Sophia Antipolis, 8 February: Tom was born with a common congenital heart defect that was surgically repaired in childhood.1 But last year, at 20 years of age, he started vomiting and coughing. He became breathless and developed fever and diarrhoea.
Tom knew something was seriously wrong, but he thought hospitals were only treating coronavirus, and was worried about catching COVID-19 if he were to seek help. So he endured his symptoms for weeks. When he finally did go to King’s College Hospital in London, Tom was found to have a heart murmur caused by an infection on one of his heart valves. Doctors did everything they could, but his heart began to beat more and more slowly until he went into cardiac arrest and died.
“This is such a tragic story,” said Dr. Eva Toth, a cardiology registrar who diagnosed Tom’s heart problem. “Had he sought help earlier his chances of survival would have been much greater.”
Dr. Luke Dancy, another cardiology registrar treating Tom, said: “The combination of fear of COVID-19 and misinformation about what was available kept him away from the one place where his life could have been saved.”
Tom was not alone. Since the start of the COVID-19 pandemic there has been a 40-50% decrease in acute coronary syndrome admissions.2 A study in England found that by the end of March 2020, the average weekly number of acute coronary syndrome admissions fell by 40% compared with the average weekly number during 2019.3 Instead of calling emergency care, these people are likely to have progressed to a heart attack at home which has a huge negative impact on their chance of survival.

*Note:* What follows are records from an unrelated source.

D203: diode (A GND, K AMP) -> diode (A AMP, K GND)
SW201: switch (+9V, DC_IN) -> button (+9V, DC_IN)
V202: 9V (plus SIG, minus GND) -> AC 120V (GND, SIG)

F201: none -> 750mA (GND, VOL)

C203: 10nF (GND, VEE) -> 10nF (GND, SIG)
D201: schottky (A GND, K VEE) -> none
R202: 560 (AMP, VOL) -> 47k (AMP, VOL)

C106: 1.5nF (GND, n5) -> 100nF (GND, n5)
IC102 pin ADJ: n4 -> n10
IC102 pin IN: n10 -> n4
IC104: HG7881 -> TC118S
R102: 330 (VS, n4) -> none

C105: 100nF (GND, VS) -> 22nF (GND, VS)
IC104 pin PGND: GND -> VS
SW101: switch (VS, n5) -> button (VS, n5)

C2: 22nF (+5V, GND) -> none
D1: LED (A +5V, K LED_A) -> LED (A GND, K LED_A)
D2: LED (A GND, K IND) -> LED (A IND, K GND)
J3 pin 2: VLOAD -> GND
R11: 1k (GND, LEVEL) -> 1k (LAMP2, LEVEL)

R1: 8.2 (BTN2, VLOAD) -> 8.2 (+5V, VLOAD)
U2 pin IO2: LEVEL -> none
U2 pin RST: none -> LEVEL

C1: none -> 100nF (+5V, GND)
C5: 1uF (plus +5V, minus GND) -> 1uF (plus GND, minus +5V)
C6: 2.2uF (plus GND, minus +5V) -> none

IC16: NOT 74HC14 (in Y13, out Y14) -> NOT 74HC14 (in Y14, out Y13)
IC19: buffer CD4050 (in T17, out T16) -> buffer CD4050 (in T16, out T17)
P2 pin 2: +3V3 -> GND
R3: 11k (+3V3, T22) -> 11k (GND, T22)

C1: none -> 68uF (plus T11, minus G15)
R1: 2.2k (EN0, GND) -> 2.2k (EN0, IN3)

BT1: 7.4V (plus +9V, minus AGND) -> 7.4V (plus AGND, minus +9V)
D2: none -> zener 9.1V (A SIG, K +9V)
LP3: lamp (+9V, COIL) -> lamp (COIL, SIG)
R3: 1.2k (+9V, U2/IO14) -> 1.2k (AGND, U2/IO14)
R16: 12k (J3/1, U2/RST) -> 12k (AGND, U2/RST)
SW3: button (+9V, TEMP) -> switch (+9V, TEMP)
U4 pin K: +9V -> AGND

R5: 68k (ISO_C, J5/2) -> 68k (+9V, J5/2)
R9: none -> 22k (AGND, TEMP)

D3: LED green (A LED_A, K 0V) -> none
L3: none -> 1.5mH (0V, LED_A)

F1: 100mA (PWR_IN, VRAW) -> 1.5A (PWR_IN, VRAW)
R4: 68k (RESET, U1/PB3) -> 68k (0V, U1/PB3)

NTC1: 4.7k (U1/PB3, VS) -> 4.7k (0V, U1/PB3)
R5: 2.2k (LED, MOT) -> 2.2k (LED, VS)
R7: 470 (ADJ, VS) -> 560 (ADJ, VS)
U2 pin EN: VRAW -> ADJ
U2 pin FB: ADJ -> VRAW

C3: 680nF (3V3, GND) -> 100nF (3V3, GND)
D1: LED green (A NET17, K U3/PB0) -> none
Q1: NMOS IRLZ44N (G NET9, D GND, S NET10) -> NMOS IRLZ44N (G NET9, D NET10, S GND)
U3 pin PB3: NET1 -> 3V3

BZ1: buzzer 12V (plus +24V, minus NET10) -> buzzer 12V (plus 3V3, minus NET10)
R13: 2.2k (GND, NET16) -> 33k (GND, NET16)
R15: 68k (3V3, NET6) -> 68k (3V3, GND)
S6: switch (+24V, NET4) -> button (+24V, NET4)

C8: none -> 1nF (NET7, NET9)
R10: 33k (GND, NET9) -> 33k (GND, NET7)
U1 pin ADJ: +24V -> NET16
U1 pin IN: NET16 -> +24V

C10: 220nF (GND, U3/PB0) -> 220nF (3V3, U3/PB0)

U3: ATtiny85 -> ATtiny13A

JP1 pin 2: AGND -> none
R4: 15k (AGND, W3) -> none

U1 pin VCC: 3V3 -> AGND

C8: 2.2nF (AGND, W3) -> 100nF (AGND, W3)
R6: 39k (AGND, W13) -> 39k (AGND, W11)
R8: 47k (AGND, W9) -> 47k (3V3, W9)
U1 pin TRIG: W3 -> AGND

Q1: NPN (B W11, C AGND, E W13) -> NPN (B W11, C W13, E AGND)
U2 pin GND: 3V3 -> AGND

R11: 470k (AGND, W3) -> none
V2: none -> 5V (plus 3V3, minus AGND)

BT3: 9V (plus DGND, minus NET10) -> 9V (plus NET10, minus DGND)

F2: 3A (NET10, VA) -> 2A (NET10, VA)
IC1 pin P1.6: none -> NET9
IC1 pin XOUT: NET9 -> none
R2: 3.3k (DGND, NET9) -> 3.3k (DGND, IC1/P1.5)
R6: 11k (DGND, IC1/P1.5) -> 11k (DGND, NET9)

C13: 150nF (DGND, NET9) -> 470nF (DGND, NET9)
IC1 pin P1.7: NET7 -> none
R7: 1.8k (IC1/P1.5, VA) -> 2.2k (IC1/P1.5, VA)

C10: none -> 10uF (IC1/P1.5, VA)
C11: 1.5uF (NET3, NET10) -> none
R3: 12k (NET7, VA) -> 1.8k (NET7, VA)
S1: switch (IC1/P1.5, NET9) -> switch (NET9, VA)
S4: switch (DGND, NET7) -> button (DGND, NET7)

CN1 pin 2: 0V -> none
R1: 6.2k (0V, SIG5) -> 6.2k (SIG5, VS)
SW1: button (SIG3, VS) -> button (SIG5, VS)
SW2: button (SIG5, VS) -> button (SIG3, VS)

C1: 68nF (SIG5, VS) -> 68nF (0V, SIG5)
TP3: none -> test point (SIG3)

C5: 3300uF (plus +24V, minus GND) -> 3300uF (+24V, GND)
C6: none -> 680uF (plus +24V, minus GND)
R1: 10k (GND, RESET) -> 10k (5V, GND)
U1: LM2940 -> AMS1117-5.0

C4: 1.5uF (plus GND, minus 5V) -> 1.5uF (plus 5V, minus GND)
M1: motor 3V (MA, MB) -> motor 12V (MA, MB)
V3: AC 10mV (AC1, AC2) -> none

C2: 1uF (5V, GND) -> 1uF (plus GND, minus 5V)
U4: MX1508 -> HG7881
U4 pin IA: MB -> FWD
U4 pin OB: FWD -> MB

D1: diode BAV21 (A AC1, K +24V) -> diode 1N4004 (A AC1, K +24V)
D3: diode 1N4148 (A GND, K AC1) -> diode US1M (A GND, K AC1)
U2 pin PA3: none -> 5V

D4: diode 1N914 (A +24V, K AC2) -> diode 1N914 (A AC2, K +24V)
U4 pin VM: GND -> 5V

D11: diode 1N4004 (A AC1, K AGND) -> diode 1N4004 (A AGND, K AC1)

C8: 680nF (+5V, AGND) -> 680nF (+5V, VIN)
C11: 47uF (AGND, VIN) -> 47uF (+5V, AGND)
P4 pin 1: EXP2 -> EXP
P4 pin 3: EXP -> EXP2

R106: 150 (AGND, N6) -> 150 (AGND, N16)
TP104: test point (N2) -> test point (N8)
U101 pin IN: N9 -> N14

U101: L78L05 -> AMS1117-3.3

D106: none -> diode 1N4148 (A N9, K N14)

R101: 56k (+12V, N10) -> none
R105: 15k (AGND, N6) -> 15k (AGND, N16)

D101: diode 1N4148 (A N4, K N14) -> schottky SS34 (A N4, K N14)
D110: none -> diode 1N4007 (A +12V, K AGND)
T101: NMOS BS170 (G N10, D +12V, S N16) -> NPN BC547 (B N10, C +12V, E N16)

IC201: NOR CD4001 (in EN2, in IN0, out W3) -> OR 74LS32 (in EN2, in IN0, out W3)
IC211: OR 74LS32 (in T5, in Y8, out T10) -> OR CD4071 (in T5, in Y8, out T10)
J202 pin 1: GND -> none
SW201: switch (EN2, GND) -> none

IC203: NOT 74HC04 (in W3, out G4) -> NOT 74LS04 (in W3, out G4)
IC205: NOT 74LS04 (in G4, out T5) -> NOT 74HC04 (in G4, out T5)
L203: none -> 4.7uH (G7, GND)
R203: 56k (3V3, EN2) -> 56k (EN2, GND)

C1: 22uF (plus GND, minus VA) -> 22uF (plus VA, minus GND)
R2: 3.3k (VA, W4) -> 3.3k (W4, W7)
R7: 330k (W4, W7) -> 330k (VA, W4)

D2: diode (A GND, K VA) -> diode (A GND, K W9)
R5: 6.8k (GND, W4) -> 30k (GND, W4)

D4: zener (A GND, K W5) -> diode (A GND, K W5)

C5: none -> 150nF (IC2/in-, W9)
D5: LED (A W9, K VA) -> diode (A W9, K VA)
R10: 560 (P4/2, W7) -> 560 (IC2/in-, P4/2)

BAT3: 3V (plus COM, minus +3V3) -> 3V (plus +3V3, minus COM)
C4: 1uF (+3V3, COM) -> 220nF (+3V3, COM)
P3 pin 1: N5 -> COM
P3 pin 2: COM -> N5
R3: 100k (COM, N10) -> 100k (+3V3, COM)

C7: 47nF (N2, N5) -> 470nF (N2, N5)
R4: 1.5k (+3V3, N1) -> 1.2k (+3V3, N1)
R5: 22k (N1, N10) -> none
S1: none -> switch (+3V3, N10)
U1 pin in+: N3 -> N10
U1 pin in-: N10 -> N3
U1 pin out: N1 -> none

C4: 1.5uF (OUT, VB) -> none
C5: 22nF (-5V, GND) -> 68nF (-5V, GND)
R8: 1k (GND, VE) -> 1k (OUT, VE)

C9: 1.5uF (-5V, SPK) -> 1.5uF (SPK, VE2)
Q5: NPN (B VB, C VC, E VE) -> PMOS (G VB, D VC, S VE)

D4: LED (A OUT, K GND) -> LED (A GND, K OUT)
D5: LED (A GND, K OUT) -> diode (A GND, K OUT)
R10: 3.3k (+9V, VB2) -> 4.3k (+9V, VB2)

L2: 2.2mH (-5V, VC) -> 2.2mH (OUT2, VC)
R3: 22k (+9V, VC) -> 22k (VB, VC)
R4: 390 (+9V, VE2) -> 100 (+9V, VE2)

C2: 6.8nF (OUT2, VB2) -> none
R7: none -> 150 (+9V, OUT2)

There is an optimal window to treat emergency heart situations. The longer a cardiac emergency is untreated, the worse the outcome may be. Particularly in lockdown periods, patients delay seeking medical care: up to 48% were estimated to delay treatment beyond the window for optimal care.4
Similar results were found in a global survey conducted by the European Society of Cardiology (ESC). In the ESC poll of 3,101 hospital physicians and nurses in 141 countries, most respondents said the number of heart attack patients seeking urgent hospital care dropped by more than 50% during the COVID-19 outbreak.4
‘You Can’t Pause a Heart‘ is the ESC’s new public awareness campaign that urges anyone with heart ailments, especially those with symptoms of a heart attack, to seek care without delay.
ESC President Stephan Achenbach said: “You must not wait. Call an ambulance if you have heart attack symptoms such as a pressure or burning sensation in your chest, or an unexplained pain in the throat, neck, back, stomach or shoulders that lasts for more than 15 minutes. Quick treatment can save your life. For patients, like Tom, living with heart disease, it is essential to continue prescribed treatments and regular doctor consultations, and to get help early if your condition worsens. Don’t let the pandemic stop you from getting the help you need.”